Chez l’Homme, il existe 25 types de récepteurs qui reconnaissent les composés amers, avec des singularités (très légères modifications) pour chacun d’entre eux. Mais contrairement aux récepteurs du sucré (tout le monde ressent et apprécie les substances sucrées), les récepteurs d’amertume sont inégalement représentés chez les individus. Certains reconnaissent l’amer à toutes petites doses (au risque d’un rejet immédiat), ce sont les “super goûteurs”, d’autres (environ 30%, tout de même) ne sont pas gênés par ce goût et il en faut des doses élevées pour les faire réagir, ce sont les “non goûteurs”.
Pour éprouver le degré de sensation amère chez des individus, on dispose de languettes de papier imbibées d’un amer très puissant, le PTC (PhénylThioCarbamide) que l’on met en contact avec la langue des testeurs…
Plus simplement, on peut se limiter à croquer un comprimé de paracétamol (doliprane) et de noter son effet en bouche. Environ 25% des individus ont très peu de réaction, ce sont des “non goûteurs”.
Cette disparité pourrait n’être qu’ anecdotique, puisque l’amertume ne fait pas partie de nos penchants. Mais de fait, cette déficience des “non goûteurs” est en fait une carence physiologique aux conséquences mesurables dans certaines situations pathologiques. C’est le cas pour les maladies respiratoires, tant supérieures (rhinites et laryngites chroniques) que basses (BPCO, asthme). Ou bien pour des troubles digestifs et métaboliques (iléites, mici, obésité, diabète).

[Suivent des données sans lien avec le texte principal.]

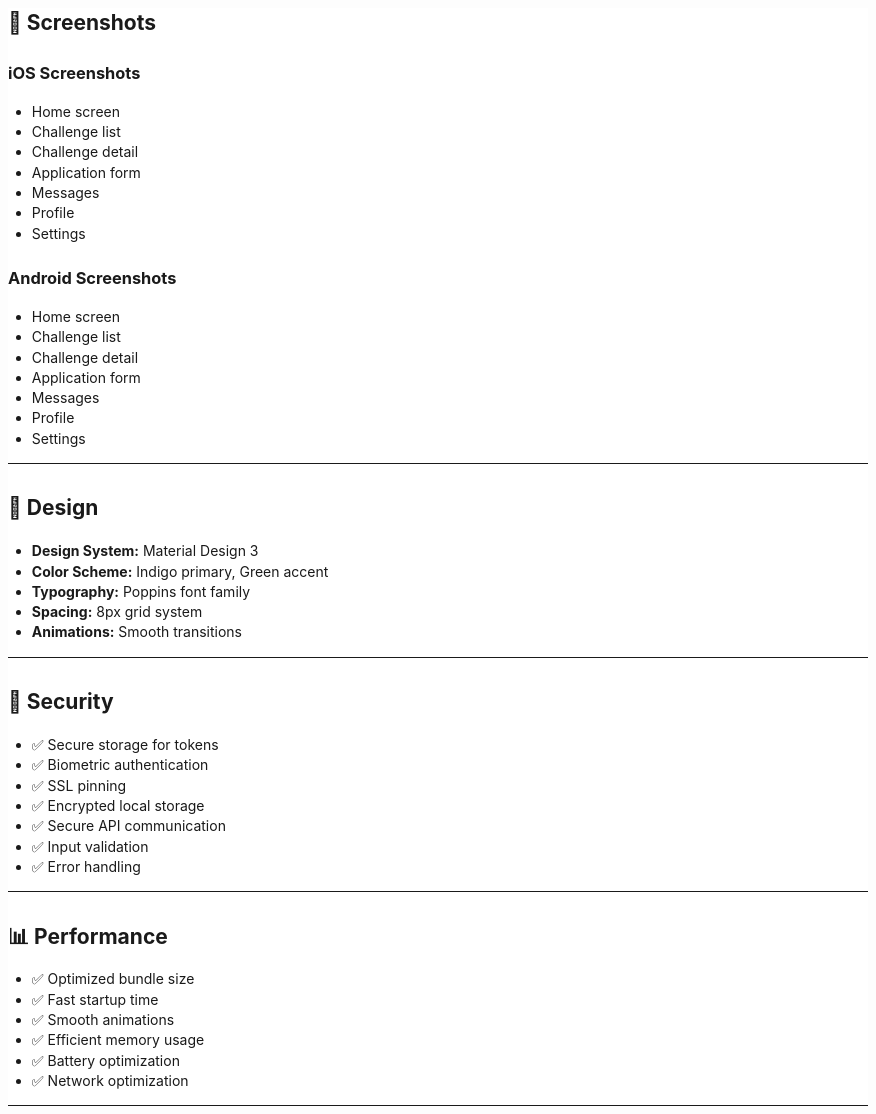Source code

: 
## 📸 Screenshots

### iOS Screenshots
- Home screen
- Challenge list
- Challenge detail
- Application form
- Messages
- Profile
- Settings

### Android Screenshots
- Home screen
- Challenge list
- Challenge detail
- Application form
- Messages
- Profile
- Settings

---

## 🎨 Design

- **Design System:** Material Design 3
- **Color Scheme:** Indigo primary, Green accent
- **Typography:** Poppins font family
- **Spacing:** 8px grid system
- **Animations:** Smooth transitions

---

## 🔐 Security

- ✅ Secure storage for tokens
- ✅ Biometric authentication
- ✅ SSL pinning
- ✅ Encrypted local storage
- ✅ Secure API communication
- ✅ Input validation
- ✅ Error handling

---

## 📊 Performance

- ✅ Optimized bundle size
- ✅ Fast startup time
- ✅ Smooth animations
- ✅ Efficient memory usage
- ✅ Battery optimization
- ✅ Network optimization

---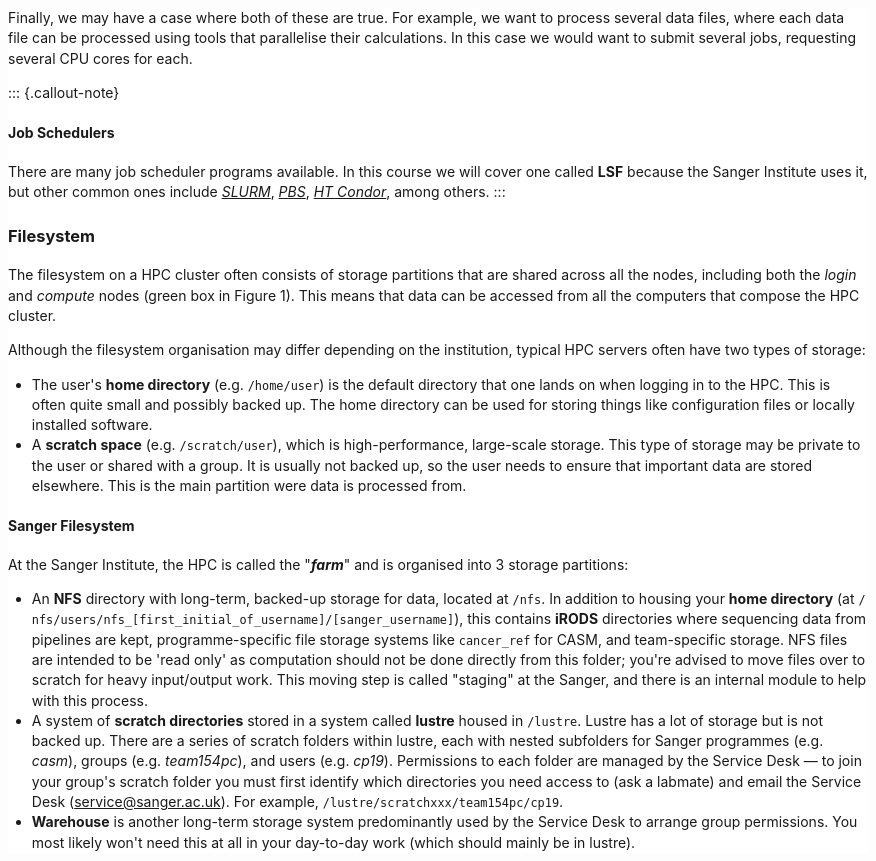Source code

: Finally, we may have a case where both of these are true.
For example, we want to process several data files, where each data file can be processed using tools that parallelise their calculations.
In this case we would want to submit several jobs, requesting several CPU cores for each.

::: {.callout-note}
#### Job Schedulers

There are many job scheduler programs available. In this course we will cover one called **LSF** because the Sanger Institute uses it, but other common ones include [_SLURM_](https://en.wikipedia.org/wiki/Slurm_Workload_Manager), [_PBS_](https://en.wikipedia.org/wiki/Portable_Batch_System), [_HT Condor_](https://en.wikipedia.org/wiki/HTCondor), among others.
:::


### Filesystem

The filesystem on a HPC cluster often consists of storage partitions that are shared across all the nodes, including both the _login_ and _compute_ nodes (green box in Figure 1).
This means that data can be accessed from all the computers that compose the HPC cluster.

Although the filesystem organisation may differ depending on the institution, typical HPC servers often have two types of storage:

- The user's **home directory** (e.g. `/home/user`) is the default directory that one lands on when logging in to the HPC. This is often quite small and possibly backed up. The home directory can be used for storing things like configuration files or locally installed software.
- A **scratch space** (e.g. `/scratch/user`), which is high-performance, large-scale storage. This type of storage may be private to the user or shared with a group. It is usually not backed up, so the user needs to ensure that important data are stored elsewhere. This is the main partition were data is processed from.


#### Sanger Filesystem

At the Sanger Institute, the HPC is called the "**_farm_**" and is organised into 3 storage partitions:

- An **NFS** directory with long-term, backed-up storage for data, located at `/nfs`.  In addition to housing your **home directory** (at `/nfs/users/nfs_[first_initial_of_username]/[sanger_username]`), this contains **iRODS** directories where sequencing data from pipelines are kept, programme-specific file storage systems like `cancer_ref` for CASM, and team-specific storage.  NFS files are intended to be 'read only' as computation should not be done directly from this folder; you're advised to move files over to scratch for heavy input/output work.  This moving step is called "staging" at the Sanger, and there is an internal module to help with this process.
- A system of **scratch directories** stored in a system called **lustre** housed in `/lustre`.  Lustre has a lot of storage but is not backed up.  There are a series of scratch folders within lustre, each with nested subfolders for Sanger programmes (e.g. _casm_), groups (e.g. _team154pc_), and users (e.g. _cp19_).  Permissions to each folder are managed by the Service Desk — to join your group's scratch folder you must first identify which directories you need access to (ask a labmate) and email the Service Desk (service@sanger.ac.uk). For example, `/lustre/scratchxxx/team154pc/cp19`.
- **Warehouse** is another long-term storage system predominantly used by the Service Desk to arrange group permissions.  You most likely won't need this at all in your day-to-day work (which should mainly be in lustre).
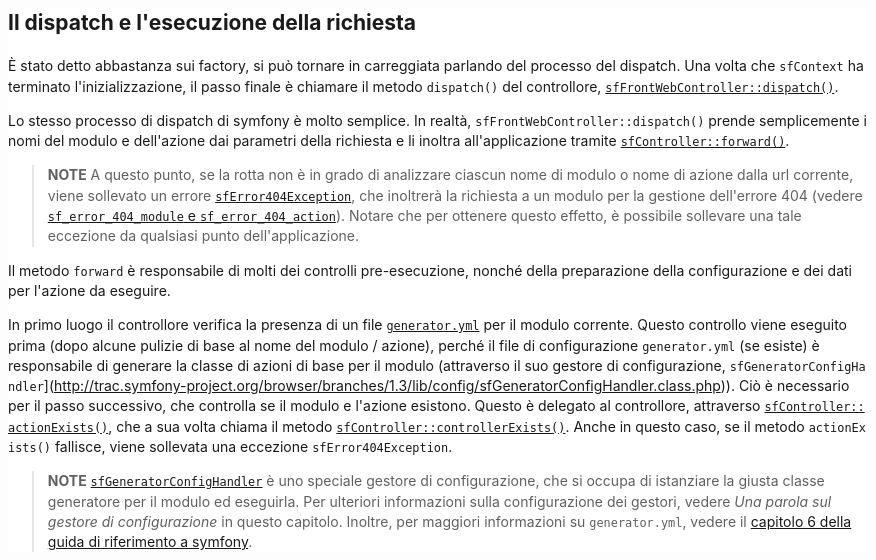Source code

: Il dispatch e l'esecuzione della richiesta
------------------------------------------

È stato detto abbastanza sui factory, si può tornare in carreggiata parlando del processo
del dispatch. Una volta che `sfContext` ha terminato l'inizializzazione, il passo
finale è chiamare il metodo `dispatch()` del controllore,
[`sfFrontWebController::dispatch()`](http://www.symfony-project.org/api/1_3/sfFrontWebController#method_dispatch).

Lo stesso processo di dispatch di symfony è molto semplice. In realtà,
`sfFrontWebController::dispatch()` prende semplicemente i nomi del modulo e
dell'azione dai parametri della richiesta e li inoltra all'applicazione tramite
[`sfController::forward()`](http://www.symfony-project.org/api/1_3/sfController#method_forward).

>**NOTE**
>A questo punto, se la rotta non è in grado di analizzare ciascun nome di modulo
>o nome di azione dalla url corrente, viene sollevato un errore
>[`sfError404Exception`](http://trac.symfony-project.org/browser/branches/1.3/lib/exception/sfError404Exception.class.php),
>che inoltrerà la richiesta a un modulo per la gestione dell'errore 404 (vedere
>[`sf_error_404_module` e
>`sf_error_404_action`](http://www.symfony-project.org/reference/1_4/it/04-Settings#chapter_04_sub_error_404)).
>Notare che per ottenere questo effetto, è possibile sollevare una tale eccezione
>da qualsiasi punto dell'applicazione.

Il metodo `forward` è responsabile di molti dei controlli pre-esecuzione, nonché
della preparazione della configurazione e dei dati per l'azione da eseguire.

In primo luogo il controllore verifica la presenza di un file
[`generator.yml`](http://trac.symfony-project.org/browser/branches/1.3/lib/config/config/generator.yml)
per il modulo corrente. Questo controllo viene eseguito prima (dopo alcune pulizie
di base al nome del modulo / azione), perché il file di configurazione `generator.yml`
(se esiste) è responsabile di generare la classe di azioni di base per il modulo
(attraverso il suo gestore di configurazione, `sfGeneratorConfigHandler`](http://trac.symfony-project.org/browser/branches/1.3/lib/config/sfGeneratorConfigHandler.class.php)).
Ciò è necessario per il passo successivo, che controlla se il modulo e l'azione
esistono. Questo è delegato al controllore, attraverso
[`sfController::actionExists()`](http://www.symfony-project.org/api/1_3/sfController#method_actionexists),
che a sua volta chiama il metodo
[`sfController::controllerExists()`](http://www.symfony-project.org/api/1_3/sfController#method_controllerexists).
Anche in questo caso, se il metodo `actionExists()` fallisce, viene sollevata una
eccezione `sfError404Exception`.

>**NOTE**
>[`sfGeneratorConfigHandler`](http://trac.symfony-project.org/browser/branches/1.3/lib/config/sfGeneratorConfigHandler.class.php) è
>uno speciale gestore di configurazione, che si occupa di istanziare la giusta
>classe generatore per il modulo ed eseguirla. Per ulteriori informazioni sulla
>configurazione dei gestori, vedere *Una parola sul gestore di configurazione*
>in questo capitolo. Inoltre, per maggiori informazioni su `generator.yml`, vedere
>il [capitolo 6 della guida di riferimento a symfony](http://www.symfony-project.org/reference/1_4/it/06-Admin-Generator).
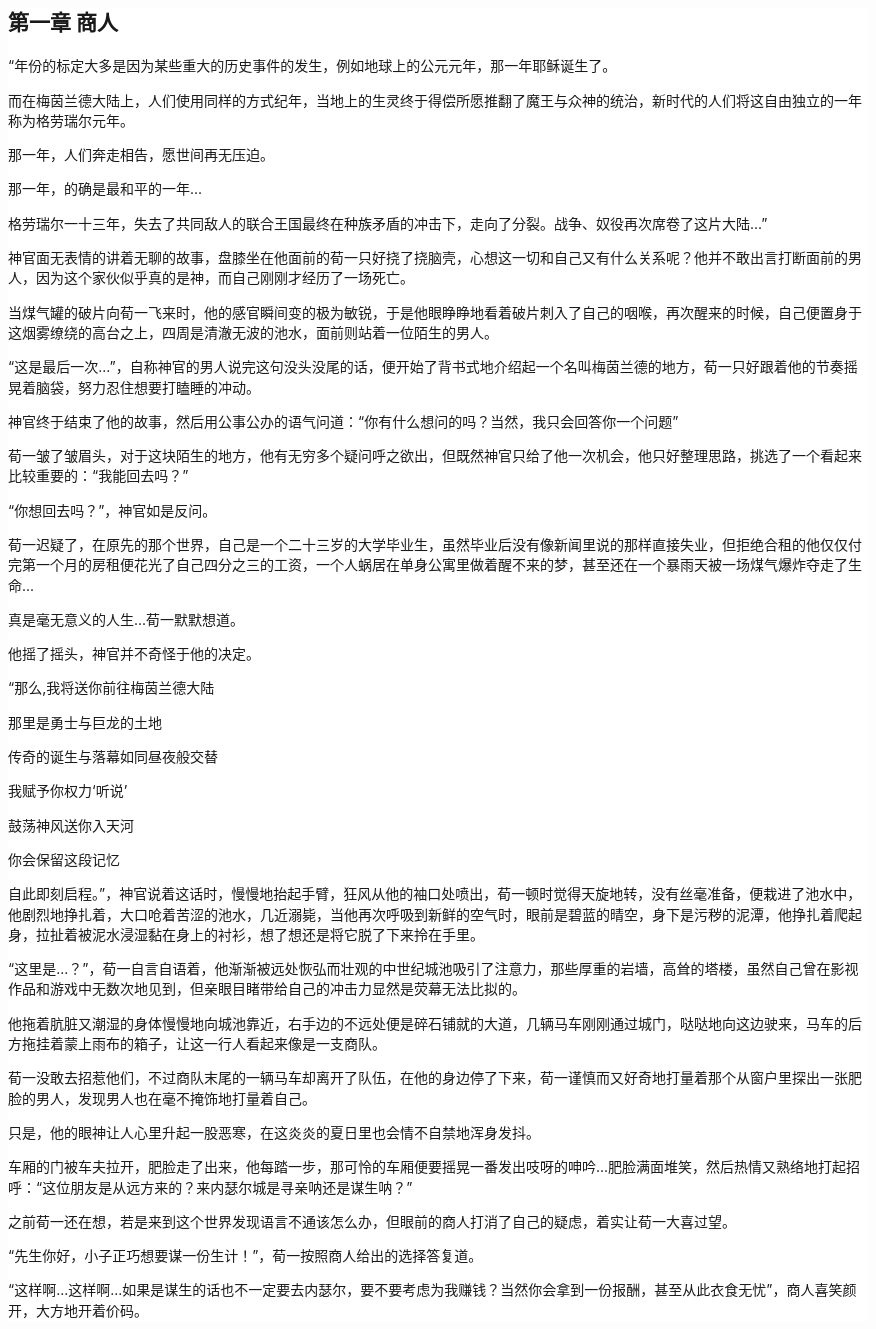 ## 第一章	商人

“年份的标定大多是因为某些重大的历史事件的发生，例如地球上的公元元年，那一年耶稣诞生了。

而在梅茵兰德大陆上，人们使用同样的方式纪年，当地上的生灵终于得偿所愿推翻了魔王与众神的统治，新时代的人们将这自由独立的一年称为格劳瑞尔元年。

那一年，人们奔走相告，愿世间再无压迫。

那一年，的确是最和平的一年...

格劳瑞尔一十三年，失去了共同敌人的联合王国最终在种族矛盾的冲击下，走向了分裂。战争、奴役再次席卷了这片大陆...”

神官面无表情的讲着无聊的故事，盘膝坐在他面前的荀一只好挠了挠脑壳，心想这一切和自己又有什么关系呢？他并不敢出言打断面前的男人，因为这个家伙似乎真的是神，而自己刚刚才经历了一场死亡。

当煤气罐的破片向荀一飞来时，他的感官瞬间变的极为敏锐，于是他眼睁睁地看着破片刺入了自己的咽喉，再次醒来的时候，自己便置身于这烟雾缭绕的高台之上，四周是清澈无波的池水，面前则站着一位陌生的男人。

“这是最后一次...”，自称神官的男人说完这句没头没尾的话，便开始了背书式地介绍起一个名叫梅茵兰德的地方，荀一只好跟着他的节奏摇晃着脑袋，努力忍住想要打瞌睡的冲动。

神官终于结束了他的故事，然后用公事公办的语气问道：“你有什么想问的吗？当然，我只会回答你一个问题”

荀一皱了皱眉头，对于这块陌生的地方，他有无穷多个疑问呼之欲出，但既然神官只给了他一次机会，他只好整理思路，挑选了一个看起来比较重要的：“我能回去吗？”

“你想回去吗？”，神官如是反问。

荀一迟疑了，在原先的那个世界，自己是一个二十三岁的大学毕业生，虽然毕业后没有像新闻里说的那样直接失业，但拒绝合租的他仅仅付完第一个月的房租便花光了自己四分之三的工资，一个人蜗居在单身公寓里做着醒不来的梦，甚至还在一个暴雨天被一场煤气爆炸夺走了生命...

真是毫无意义的人生...荀一默默想道。

他摇了摇头，神官并不奇怪于他的决定。

“那么,我将送你前往梅茵兰德大陆

那里是勇士与巨龙的土地

传奇的诞生与落幕如同昼夜般交替

我赋予你权力‘听说’

鼓荡神风送你入天河

你会保留这段记忆

自此即刻启程。”，神官说着这话时，慢慢地抬起手臂，狂风从他的袖口处喷出，荀一顿时觉得天旋地转，没有丝毫准备，便栽进了池水中，他剧烈地挣扎着，大口呛着苦涩的池水，几近溺毙，当他再次呼吸到新鲜的空气时，眼前是碧蓝的晴空，身下是污秽的泥潭，他挣扎着爬起身，拉扯着被泥水浸湿黏在身上的衬衫，想了想还是将它脱了下来拎在手里。

“这里是...？”，荀一自言自语着，他渐渐被远处恢弘而壮观的中世纪城池吸引了注意力，那些厚重的岩墙，高耸的塔楼，虽然自己曾在影视作品和游戏中无数次地见到，但亲眼目睹带给自己的冲击力显然是荧幕无法比拟的。

他拖着肮脏又潮湿的身体慢慢地向城池靠近，右手边的不远处便是碎石铺就的大道，几辆马车刚刚通过城门，哒哒地向这边驶来，马车的后方拖挂着蒙上雨布的箱子，让这一行人看起来像是一支商队。

荀一没敢去招惹他们，不过商队末尾的一辆马车却离开了队伍，在他的身边停了下来，荀一谨慎而又好奇地打量着那个从窗户里探出一张肥脸的男人，发现男人也在毫不掩饰地打量着自己。

只是，他的眼神让人心里升起一股恶寒，在这炎炎的夏日里也会情不自禁地浑身发抖。

车厢的门被车夫拉开，肥脸走了出来，他每踏一步，那可怜的车厢便要摇晃一番发出吱呀的呻吟...肥脸满面堆笑，然后热情又熟络地打起招呼：“这位朋友是从远方来的？来内瑟尔城是寻亲呐还是谋生呐？”

之前荀一还在想，若是来到这个世界发现语言不通该怎么办，但眼前的商人打消了自己的疑虑，着实让荀一大喜过望。

“先生你好，小子正巧想要谋一份生计！”，荀一按照商人给出的选择答复道。

“这样啊...这样啊...如果是谋生的话也不一定要去内瑟尔，要不要考虑为我赚钱？当然你会拿到一份报酬，甚至从此衣食无忧”，商人喜笑颜开，大方地开着价码。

En médecine courante, on traite vigoureusement les symptômes et on ne va pas chercher des déficiences en récepteurs d’amertume … Mais quand on s’intéresse au sujet et que l’on teste les malades avec des bandelettes PTC, on s’aperçoit que les “non goûteurs” font également partie des patients les plus atteints.Et l’on sait maintenant (voir plus loin) par quels mécanismes les “super goûteurs” sont naturellement protégés et peuvent accéder à des traitements via des suplémentations en substances amères.